Only the text belongs in the copy: retype each record exactly as it appears.

***

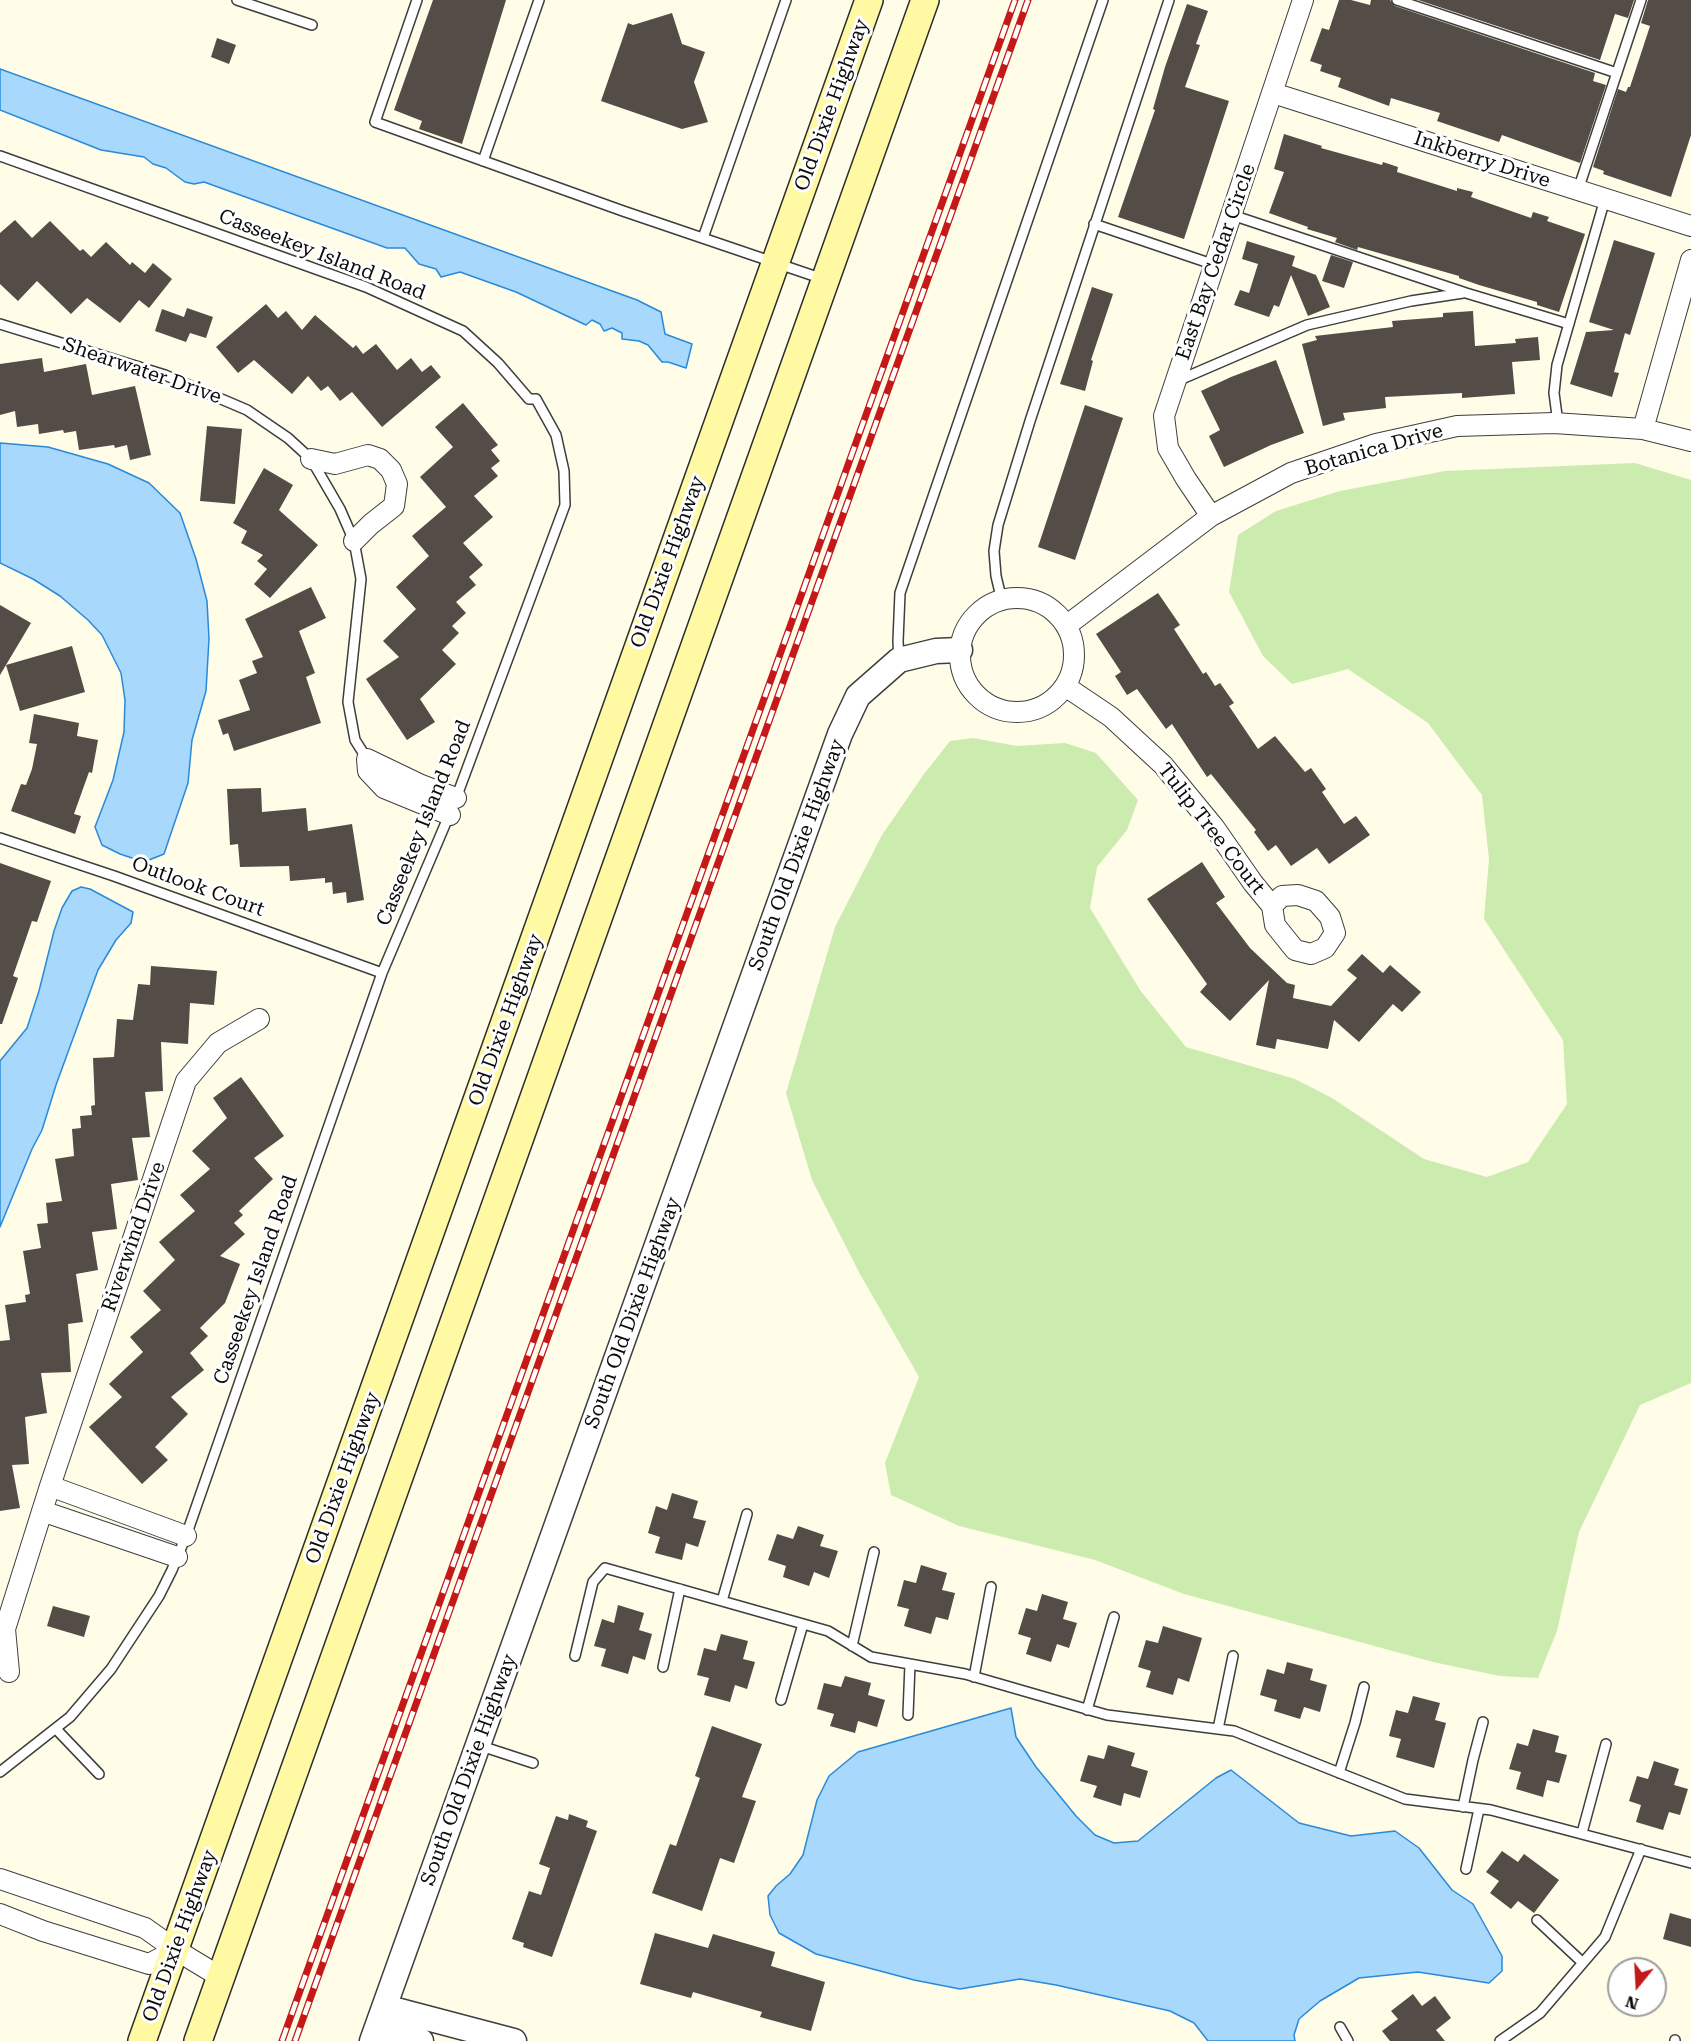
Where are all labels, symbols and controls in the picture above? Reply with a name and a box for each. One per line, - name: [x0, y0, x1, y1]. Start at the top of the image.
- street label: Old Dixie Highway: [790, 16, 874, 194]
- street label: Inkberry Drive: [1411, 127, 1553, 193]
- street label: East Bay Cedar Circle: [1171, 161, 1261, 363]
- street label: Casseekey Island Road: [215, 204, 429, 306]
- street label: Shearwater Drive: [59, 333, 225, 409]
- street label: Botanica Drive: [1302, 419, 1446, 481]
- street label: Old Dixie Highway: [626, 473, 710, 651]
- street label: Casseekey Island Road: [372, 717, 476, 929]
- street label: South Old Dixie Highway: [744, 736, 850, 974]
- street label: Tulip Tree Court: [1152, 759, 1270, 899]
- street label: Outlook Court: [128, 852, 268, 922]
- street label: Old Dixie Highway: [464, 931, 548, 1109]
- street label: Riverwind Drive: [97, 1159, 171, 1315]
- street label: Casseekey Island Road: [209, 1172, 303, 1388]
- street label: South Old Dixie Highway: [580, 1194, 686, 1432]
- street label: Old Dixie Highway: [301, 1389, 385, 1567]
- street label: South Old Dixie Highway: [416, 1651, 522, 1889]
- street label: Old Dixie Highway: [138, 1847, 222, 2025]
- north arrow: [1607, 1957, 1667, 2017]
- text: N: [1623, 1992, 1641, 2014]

***

Written answer.
Where are all labels, symbols and controls in the picture above? Reply with a name and a box for each. One per line, - name: [x0, y0, x1, y1]. Start at the top of the image.
- street label: Old Dixie Highway: [790, 16, 874, 194]
- street label: Inkberry Drive: [1411, 127, 1553, 193]
- street label: East Bay Cedar Circle: [1171, 161, 1261, 363]
- street label: Casseekey Island Road: [215, 204, 429, 306]
- street label: Shearwater Drive: [59, 333, 225, 409]
- street label: Botanica Drive: [1302, 419, 1446, 481]
- street label: Old Dixie Highway: [626, 473, 710, 651]
- street label: Casseekey Island Road: [372, 717, 476, 929]
- street label: South Old Dixie Highway: [744, 736, 850, 974]
- street label: Tulip Tree Court: [1152, 759, 1270, 899]
- street label: Outlook Court: [128, 852, 268, 922]
- street label: Old Dixie Highway: [464, 931, 548, 1109]
- street label: Riverwind Drive: [97, 1159, 171, 1315]
- street label: Casseekey Island Road: [209, 1172, 303, 1388]
- street label: South Old Dixie Highway: [580, 1194, 686, 1432]
- street label: Old Dixie Highway: [301, 1389, 385, 1567]
- street label: South Old Dixie Highway: [416, 1651, 522, 1889]
- street label: Old Dixie Highway: [138, 1847, 222, 2025]
- north arrow: [1607, 1957, 1667, 2017]
- text: N: [1623, 1992, 1641, 2014]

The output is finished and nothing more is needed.